Collected data:
——————

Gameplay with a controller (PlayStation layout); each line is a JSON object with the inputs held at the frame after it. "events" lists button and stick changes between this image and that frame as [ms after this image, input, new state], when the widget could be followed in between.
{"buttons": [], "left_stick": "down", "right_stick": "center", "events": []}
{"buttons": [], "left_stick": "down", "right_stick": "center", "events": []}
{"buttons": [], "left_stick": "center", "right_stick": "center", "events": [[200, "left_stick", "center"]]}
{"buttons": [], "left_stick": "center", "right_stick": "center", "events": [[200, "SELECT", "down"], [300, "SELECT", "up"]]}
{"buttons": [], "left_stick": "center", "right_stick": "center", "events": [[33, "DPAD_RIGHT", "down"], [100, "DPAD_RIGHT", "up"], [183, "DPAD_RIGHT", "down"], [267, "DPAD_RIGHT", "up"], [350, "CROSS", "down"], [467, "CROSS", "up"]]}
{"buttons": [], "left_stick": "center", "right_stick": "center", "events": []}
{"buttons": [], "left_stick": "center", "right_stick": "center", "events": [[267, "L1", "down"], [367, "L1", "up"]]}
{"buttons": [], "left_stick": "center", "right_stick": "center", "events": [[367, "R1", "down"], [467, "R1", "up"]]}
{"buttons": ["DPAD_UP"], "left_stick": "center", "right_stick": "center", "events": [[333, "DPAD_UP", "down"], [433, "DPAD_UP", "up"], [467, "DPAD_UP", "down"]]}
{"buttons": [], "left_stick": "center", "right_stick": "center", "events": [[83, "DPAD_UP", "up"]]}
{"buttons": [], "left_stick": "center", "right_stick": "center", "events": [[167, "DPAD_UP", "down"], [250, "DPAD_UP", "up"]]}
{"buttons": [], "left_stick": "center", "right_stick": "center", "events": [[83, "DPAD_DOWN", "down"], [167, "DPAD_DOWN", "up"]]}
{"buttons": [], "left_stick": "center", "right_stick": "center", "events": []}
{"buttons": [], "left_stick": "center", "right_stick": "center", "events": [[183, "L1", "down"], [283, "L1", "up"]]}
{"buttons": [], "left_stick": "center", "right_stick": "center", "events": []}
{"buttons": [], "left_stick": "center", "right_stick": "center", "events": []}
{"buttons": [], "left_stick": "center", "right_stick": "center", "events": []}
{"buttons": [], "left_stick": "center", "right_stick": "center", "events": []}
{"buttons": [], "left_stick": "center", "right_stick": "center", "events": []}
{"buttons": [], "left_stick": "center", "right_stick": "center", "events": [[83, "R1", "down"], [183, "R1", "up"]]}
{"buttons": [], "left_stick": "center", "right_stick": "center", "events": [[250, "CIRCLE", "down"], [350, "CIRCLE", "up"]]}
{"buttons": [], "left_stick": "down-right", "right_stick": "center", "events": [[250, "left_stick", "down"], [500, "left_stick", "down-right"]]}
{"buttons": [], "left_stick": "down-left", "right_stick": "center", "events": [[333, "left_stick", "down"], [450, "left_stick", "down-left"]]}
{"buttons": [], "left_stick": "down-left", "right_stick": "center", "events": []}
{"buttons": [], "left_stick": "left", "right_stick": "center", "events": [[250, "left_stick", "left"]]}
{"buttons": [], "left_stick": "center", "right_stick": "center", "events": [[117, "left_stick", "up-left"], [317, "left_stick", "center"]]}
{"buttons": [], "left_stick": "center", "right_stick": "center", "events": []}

——————

- [Your objective]: Produce the entries above once more, identical in every detail.

- [Answer to this exercise]:
Gameplay with a controller (PlayStation layout); each line is a JSON object with the inputs held at the frame after it. "events" lists button and stick changes between this image and that frame as [ms after this image, input, new state], when the widget could be followed in between.
{"buttons": [], "left_stick": "down", "right_stick": "center", "events": []}
{"buttons": [], "left_stick": "down", "right_stick": "center", "events": []}
{"buttons": [], "left_stick": "center", "right_stick": "center", "events": [[200, "left_stick", "center"]]}
{"buttons": [], "left_stick": "center", "right_stick": "center", "events": [[200, "SELECT", "down"], [300, "SELECT", "up"]]}
{"buttons": [], "left_stick": "center", "right_stick": "center", "events": [[33, "DPAD_RIGHT", "down"], [100, "DPAD_RIGHT", "up"], [183, "DPAD_RIGHT", "down"], [267, "DPAD_RIGHT", "up"], [350, "CROSS", "down"], [467, "CROSS", "up"]]}
{"buttons": [], "left_stick": "center", "right_stick": "center", "events": []}
{"buttons": [], "left_stick": "center", "right_stick": "center", "events": [[267, "L1", "down"], [367, "L1", "up"]]}
{"buttons": [], "left_stick": "center", "right_stick": "center", "events": [[367, "R1", "down"], [467, "R1", "up"]]}
{"buttons": ["DPAD_UP"], "left_stick": "center", "right_stick": "center", "events": [[333, "DPAD_UP", "down"], [433, "DPAD_UP", "up"], [467, "DPAD_UP", "down"]]}
{"buttons": [], "left_stick": "center", "right_stick": "center", "events": [[83, "DPAD_UP", "up"]]}
{"buttons": [], "left_stick": "center", "right_stick": "center", "events": [[167, "DPAD_UP", "down"], [250, "DPAD_UP", "up"]]}
{"buttons": [], "left_stick": "center", "right_stick": "center", "events": [[83, "DPAD_DOWN", "down"], [167, "DPAD_DOWN", "up"]]}
{"buttons": [], "left_stick": "center", "right_stick": "center", "events": []}
{"buttons": [], "left_stick": "center", "right_stick": "center", "events": [[183, "L1", "down"], [283, "L1", "up"]]}
{"buttons": [], "left_stick": "center", "right_stick": "center", "events": []}
{"buttons": [], "left_stick": "center", "right_stick": "center", "events": []}
{"buttons": [], "left_stick": "center", "right_stick": "center", "events": []}
{"buttons": [], "left_stick": "center", "right_stick": "center", "events": []}
{"buttons": [], "left_stick": "center", "right_stick": "center", "events": []}
{"buttons": [], "left_stick": "center", "right_stick": "center", "events": [[83, "R1", "down"], [183, "R1", "up"]]}
{"buttons": [], "left_stick": "center", "right_stick": "center", "events": [[250, "CIRCLE", "down"], [350, "CIRCLE", "up"]]}
{"buttons": [], "left_stick": "down-right", "right_stick": "center", "events": [[250, "left_stick", "down"], [500, "left_stick", "down-right"]]}
{"buttons": [], "left_stick": "down-left", "right_stick": "center", "events": [[333, "left_stick", "down"], [450, "left_stick", "down-left"]]}
{"buttons": [], "left_stick": "down-left", "right_stick": "center", "events": []}
{"buttons": [], "left_stick": "left", "right_stick": "center", "events": [[250, "left_stick", "left"]]}
{"buttons": [], "left_stick": "center", "right_stick": "center", "events": [[117, "left_stick", "up-left"], [317, "left_stick", "center"]]}
{"buttons": [], "left_stick": "center", "right_stick": "center", "events": []}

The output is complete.